The future of the group benefits industry could be reshaped by collaboration and innovation. That conclusion quickly emerged during the Vision 2035 workshop held last February on the sidelines of the the Congrès Collectif (Group Insurance Conference), organized by the Insurance Journal Publishing Group.
About 30 experts, insurers, advisors and ecosystem stakeholders compared perspectives in a three-hour collaborative brainstorming session on the future of group benefits.

The co-design exercise, led by Laurent Simon, Professor and Director, Department of Entrepreneurship and Innovation, at HEC Montréal, generated several promising avenues for reflection.
The goal was to break out of organizational silos and reflect on the industry’s challenges, threats and opportunities at a time when the world appears “uncertain, volatile and complex,” Simon told participants at the Congrès Collectif, gathered at the Palais des congrès de Montréal the day after the session. “We can no longer afford to forgo shared reflection or a connected foresight exercise,” he said during the conference titled Vision 2035: How 30 leaders see the future.
A change in mission
One major observation stood out from the outset: group insurance has already begun a structural shift. Historically focused on risk coverage and treatment, it is moving toward a greater emphasis on prevention and early intervention while encompassing more dimensions of health.
“Health is not simply the absence of illness,” says Simon. “The industry has moved toward a logic of supporting and developing employees.”

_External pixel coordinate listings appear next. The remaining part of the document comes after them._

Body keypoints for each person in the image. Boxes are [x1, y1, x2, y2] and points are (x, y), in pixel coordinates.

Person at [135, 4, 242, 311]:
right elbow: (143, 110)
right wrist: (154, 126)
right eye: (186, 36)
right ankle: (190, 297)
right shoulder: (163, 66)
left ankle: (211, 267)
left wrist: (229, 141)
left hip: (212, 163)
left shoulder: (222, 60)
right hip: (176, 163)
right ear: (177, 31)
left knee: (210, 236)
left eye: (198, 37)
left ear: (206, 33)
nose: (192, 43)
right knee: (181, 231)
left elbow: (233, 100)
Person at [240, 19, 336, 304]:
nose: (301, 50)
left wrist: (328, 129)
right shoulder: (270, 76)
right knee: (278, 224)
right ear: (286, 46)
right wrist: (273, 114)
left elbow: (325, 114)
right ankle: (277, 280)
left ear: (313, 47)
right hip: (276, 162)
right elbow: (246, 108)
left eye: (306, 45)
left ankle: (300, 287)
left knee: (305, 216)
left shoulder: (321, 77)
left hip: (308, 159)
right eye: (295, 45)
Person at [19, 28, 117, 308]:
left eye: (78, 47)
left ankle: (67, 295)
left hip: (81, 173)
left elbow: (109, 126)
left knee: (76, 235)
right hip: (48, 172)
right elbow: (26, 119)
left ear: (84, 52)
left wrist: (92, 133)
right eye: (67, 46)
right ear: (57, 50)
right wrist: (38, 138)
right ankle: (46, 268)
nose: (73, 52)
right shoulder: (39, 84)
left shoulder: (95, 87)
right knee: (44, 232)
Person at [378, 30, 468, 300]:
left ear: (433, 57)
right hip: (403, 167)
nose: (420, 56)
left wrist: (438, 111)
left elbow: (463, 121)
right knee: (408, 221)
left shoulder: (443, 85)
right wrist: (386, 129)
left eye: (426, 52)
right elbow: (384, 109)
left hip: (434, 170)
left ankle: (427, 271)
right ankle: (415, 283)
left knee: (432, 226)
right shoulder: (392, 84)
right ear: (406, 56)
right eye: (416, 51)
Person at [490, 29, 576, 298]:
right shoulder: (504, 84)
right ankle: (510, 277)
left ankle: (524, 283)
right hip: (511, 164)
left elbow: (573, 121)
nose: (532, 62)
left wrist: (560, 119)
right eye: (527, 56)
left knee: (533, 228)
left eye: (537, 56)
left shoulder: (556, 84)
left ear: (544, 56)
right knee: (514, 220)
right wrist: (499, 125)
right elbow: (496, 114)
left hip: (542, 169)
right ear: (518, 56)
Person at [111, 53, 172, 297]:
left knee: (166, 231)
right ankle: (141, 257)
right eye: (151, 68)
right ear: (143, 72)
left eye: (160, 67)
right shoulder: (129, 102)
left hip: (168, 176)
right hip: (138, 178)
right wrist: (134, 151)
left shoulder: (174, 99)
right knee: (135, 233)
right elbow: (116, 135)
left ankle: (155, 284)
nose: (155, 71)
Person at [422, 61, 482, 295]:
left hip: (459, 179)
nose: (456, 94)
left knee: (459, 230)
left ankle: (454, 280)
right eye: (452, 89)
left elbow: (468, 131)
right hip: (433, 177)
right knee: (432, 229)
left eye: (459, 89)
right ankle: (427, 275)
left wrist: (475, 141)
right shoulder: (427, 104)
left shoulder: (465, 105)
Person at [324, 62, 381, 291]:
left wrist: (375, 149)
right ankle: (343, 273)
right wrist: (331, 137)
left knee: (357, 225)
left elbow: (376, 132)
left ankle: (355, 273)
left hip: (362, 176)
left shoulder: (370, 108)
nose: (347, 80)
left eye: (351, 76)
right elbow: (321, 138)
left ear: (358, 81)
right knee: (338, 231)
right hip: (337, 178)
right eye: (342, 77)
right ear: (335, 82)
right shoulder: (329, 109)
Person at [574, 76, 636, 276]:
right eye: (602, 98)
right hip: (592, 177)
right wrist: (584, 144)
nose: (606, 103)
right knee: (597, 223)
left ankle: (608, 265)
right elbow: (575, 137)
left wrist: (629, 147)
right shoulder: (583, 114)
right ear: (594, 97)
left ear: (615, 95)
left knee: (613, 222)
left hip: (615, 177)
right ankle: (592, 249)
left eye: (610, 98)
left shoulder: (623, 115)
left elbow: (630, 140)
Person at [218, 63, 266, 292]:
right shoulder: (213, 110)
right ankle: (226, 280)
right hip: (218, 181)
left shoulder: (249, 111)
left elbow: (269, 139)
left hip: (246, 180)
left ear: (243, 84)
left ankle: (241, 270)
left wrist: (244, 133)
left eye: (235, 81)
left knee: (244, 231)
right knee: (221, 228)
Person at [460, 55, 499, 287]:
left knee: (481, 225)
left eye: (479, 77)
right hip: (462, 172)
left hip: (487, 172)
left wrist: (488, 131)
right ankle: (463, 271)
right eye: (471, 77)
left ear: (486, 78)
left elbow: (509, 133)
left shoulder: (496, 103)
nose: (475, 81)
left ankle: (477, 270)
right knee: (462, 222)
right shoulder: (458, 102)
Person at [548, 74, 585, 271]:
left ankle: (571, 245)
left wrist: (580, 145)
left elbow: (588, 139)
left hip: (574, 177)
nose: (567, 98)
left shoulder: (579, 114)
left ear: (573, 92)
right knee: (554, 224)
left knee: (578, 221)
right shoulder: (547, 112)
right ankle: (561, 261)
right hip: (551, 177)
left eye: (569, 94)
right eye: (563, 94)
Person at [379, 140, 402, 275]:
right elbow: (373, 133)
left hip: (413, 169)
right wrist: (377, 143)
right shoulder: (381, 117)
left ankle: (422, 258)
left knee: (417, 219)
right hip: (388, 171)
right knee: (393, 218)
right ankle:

Against that backdrop, group benefits plans will need to become more flexible, more holistic and better aligned with employees’ needs and rising expectations, says Nathalie Laporte, Vice President, Group Reinsurance, at RGA.
“At the end of the day, business performance depends on people. Employee well-being is no longer a nice to have; it is a true performance driver,” Laporte says, adding that studies clearly show the link between workforce well-being and employee engagement.
Combining strengths

Despite the competition that exists across the industry, companies will succeed by pooling some of their strengths and resources, says Benoit Bilodeau, Vice-President, Brokerage and Consulting, Quebec, at Beneva.
The trap the industry must avoid, he says, is allowing insurance to become nothing more than a commodity negotiated on price alone, without any added human value.
“The industry has to take charge and collaborate more,” says Bilodeau. “It needs to find ways to differentiate itself and create value for clients.”
Taking a cue from banking
The insurance industry would benefit from drawing inspiration from the banking sector, Bilodeau says, pointing to the way financial institutions embraced “co-opetition,” blending cooperation and competition.
“Today, we have a rare opportunity: to compete on client experience and innovate to create value for the client,” he says.
Competing firms, he notes, succeeded in pooling their card networks, ATM networks and infrastructure. As a result, operating costs fell, errors were reduced and standards were harmonized, giving them more room to focus on clients.
To follow that lead, insurers should adopt shared adjudication and administration systems, which would reduce the installation and maintenance costs each player currently absorbs. That path would also improve cybersecurity and data protection, he says.
“We are not building on our collective learning,” Bilodeau says. “Each player invests in isolation, and no one shares in the benefits of implementing a system.”
The Beneva executive is also calling for stronger insurance literacy so that the terminology used in the industry becomes as well understood as the vocabulary used in finance.
Advisors’ key role
In such a changing ecosystem, advisors would play a crucial role because they are the link between insurers, employers and employees, according to Laporte.
Rather than focusing mainly on negotiating plan costs, that role would evolve toward a stronger advisory function. Advisors would need to demonstrate the added value of benefits plans and guide employers toward more informed decisions.
“You are at the heart of the ecosystem,” Laporte told advisors. “You understand employees’ expectations and you have a unique perspective that puts you in an ideal position to advance group benefits and support employee well-being.”